__What is being asked__:
Find the word "Praca" in the data. Return every line where it appears.

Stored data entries
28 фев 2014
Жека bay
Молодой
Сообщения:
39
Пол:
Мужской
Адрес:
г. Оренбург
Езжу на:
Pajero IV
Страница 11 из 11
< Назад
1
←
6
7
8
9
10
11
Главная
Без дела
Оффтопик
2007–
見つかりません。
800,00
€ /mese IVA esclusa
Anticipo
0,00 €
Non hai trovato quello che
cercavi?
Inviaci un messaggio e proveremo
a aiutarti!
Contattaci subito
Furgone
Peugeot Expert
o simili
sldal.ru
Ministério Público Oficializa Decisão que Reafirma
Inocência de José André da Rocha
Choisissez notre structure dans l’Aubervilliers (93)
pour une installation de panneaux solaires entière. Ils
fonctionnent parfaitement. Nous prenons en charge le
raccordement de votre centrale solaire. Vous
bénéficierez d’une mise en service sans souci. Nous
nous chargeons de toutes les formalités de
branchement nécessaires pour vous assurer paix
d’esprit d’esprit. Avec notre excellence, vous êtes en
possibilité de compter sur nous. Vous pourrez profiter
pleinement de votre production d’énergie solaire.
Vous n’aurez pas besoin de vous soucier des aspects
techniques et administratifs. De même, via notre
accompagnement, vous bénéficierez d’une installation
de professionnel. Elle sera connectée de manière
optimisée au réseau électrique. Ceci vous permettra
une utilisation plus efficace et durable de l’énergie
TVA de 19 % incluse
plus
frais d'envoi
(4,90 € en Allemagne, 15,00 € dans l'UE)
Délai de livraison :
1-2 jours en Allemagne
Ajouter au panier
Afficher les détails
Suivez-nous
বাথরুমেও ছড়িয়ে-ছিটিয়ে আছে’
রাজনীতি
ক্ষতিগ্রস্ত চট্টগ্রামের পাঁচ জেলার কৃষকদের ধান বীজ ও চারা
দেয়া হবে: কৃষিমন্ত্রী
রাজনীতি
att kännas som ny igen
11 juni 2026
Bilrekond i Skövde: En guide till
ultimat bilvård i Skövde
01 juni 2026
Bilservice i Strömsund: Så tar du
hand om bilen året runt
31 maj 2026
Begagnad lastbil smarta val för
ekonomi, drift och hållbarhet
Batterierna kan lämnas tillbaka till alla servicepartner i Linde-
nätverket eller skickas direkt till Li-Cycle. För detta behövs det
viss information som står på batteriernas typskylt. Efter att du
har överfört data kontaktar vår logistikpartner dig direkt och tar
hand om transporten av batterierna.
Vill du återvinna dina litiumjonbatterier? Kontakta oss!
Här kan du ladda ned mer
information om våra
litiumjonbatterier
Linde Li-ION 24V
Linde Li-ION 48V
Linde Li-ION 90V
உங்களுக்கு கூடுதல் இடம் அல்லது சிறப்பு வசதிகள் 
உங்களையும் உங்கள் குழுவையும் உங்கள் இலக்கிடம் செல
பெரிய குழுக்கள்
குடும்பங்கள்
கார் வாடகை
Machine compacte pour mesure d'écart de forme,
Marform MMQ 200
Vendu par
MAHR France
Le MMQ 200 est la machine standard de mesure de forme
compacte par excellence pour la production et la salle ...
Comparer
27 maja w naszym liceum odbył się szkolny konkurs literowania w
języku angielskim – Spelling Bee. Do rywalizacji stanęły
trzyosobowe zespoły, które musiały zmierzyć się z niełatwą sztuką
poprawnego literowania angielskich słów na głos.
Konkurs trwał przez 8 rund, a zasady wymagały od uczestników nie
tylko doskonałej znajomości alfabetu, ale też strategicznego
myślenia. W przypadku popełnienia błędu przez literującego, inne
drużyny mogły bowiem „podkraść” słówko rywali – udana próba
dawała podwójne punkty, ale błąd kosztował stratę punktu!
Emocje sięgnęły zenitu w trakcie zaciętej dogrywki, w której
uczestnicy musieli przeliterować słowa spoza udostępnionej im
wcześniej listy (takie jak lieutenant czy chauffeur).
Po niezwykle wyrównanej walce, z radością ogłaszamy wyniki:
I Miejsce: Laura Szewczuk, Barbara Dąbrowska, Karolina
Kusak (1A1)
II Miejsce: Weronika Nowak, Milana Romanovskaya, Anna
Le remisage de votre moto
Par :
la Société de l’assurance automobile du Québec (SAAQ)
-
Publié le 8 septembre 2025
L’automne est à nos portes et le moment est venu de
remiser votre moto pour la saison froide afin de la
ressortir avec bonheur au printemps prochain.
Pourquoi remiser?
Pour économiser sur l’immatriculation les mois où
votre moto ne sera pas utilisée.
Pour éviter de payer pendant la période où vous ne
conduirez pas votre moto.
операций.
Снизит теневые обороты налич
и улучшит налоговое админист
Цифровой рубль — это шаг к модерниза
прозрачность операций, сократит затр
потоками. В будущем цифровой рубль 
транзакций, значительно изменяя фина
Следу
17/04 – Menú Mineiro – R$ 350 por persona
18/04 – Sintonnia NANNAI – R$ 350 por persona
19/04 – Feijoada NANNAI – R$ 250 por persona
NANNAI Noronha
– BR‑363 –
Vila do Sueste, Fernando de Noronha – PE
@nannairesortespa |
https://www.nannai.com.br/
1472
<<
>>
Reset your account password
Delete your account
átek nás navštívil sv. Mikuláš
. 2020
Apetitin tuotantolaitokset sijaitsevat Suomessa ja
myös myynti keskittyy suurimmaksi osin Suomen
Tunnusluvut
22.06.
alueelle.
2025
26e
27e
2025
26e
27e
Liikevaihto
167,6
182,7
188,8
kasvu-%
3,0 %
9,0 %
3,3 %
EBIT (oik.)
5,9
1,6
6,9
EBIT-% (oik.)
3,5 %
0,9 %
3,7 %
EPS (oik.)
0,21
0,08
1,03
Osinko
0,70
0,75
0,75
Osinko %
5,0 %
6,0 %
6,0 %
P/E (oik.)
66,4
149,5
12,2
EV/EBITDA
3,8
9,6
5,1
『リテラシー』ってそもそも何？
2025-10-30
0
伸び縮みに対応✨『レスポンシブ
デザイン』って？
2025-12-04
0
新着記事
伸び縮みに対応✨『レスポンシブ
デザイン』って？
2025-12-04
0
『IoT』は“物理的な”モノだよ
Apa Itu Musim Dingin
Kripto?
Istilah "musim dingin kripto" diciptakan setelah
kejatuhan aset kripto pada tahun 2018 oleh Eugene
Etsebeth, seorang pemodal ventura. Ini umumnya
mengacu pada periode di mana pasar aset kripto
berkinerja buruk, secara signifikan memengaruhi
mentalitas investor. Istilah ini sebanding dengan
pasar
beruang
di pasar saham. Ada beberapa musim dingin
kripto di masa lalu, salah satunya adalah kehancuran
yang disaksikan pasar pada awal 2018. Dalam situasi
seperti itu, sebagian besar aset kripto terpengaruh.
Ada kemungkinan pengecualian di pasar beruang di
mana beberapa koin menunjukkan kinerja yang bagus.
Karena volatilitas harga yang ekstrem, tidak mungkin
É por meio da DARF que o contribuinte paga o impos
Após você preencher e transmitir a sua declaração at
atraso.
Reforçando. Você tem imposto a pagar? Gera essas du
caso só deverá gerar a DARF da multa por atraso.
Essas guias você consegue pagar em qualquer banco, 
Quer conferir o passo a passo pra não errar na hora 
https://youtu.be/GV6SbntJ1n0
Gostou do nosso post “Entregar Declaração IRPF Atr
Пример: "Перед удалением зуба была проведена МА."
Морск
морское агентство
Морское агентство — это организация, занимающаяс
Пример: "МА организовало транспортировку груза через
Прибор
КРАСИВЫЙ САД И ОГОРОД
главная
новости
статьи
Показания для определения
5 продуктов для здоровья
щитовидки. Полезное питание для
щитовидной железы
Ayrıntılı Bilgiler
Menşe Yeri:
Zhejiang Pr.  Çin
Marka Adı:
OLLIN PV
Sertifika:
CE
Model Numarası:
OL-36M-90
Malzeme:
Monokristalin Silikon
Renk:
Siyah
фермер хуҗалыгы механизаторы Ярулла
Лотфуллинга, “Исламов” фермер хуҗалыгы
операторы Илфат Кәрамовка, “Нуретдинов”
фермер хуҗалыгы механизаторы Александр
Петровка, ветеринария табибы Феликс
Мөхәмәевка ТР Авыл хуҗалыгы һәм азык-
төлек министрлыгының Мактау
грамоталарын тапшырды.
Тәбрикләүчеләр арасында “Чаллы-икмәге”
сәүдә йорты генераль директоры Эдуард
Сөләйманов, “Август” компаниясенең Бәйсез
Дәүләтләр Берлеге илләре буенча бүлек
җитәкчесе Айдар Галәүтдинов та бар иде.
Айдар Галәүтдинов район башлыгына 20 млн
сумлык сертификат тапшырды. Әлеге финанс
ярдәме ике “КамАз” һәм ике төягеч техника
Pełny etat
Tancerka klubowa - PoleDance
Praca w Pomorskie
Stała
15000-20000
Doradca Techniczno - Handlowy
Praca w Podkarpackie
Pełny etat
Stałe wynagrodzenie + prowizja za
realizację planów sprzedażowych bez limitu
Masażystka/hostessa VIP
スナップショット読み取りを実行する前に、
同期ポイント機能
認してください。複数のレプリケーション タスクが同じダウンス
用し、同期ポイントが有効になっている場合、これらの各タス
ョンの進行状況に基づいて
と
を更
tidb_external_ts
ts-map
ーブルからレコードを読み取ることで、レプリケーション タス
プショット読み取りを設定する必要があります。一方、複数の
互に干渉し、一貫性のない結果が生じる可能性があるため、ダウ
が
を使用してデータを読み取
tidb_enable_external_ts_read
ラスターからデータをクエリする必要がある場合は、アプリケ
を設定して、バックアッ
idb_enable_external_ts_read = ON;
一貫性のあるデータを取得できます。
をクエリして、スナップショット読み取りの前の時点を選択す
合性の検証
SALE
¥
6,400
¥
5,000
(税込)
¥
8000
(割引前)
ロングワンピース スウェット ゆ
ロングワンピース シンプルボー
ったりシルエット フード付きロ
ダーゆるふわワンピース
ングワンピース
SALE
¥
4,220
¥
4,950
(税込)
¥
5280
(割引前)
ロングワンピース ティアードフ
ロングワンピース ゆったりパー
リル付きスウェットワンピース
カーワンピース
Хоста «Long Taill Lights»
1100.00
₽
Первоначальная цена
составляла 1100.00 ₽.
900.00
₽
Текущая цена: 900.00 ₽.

__Written response__:
Praca w Pomorskie
Praca w Podkarpackie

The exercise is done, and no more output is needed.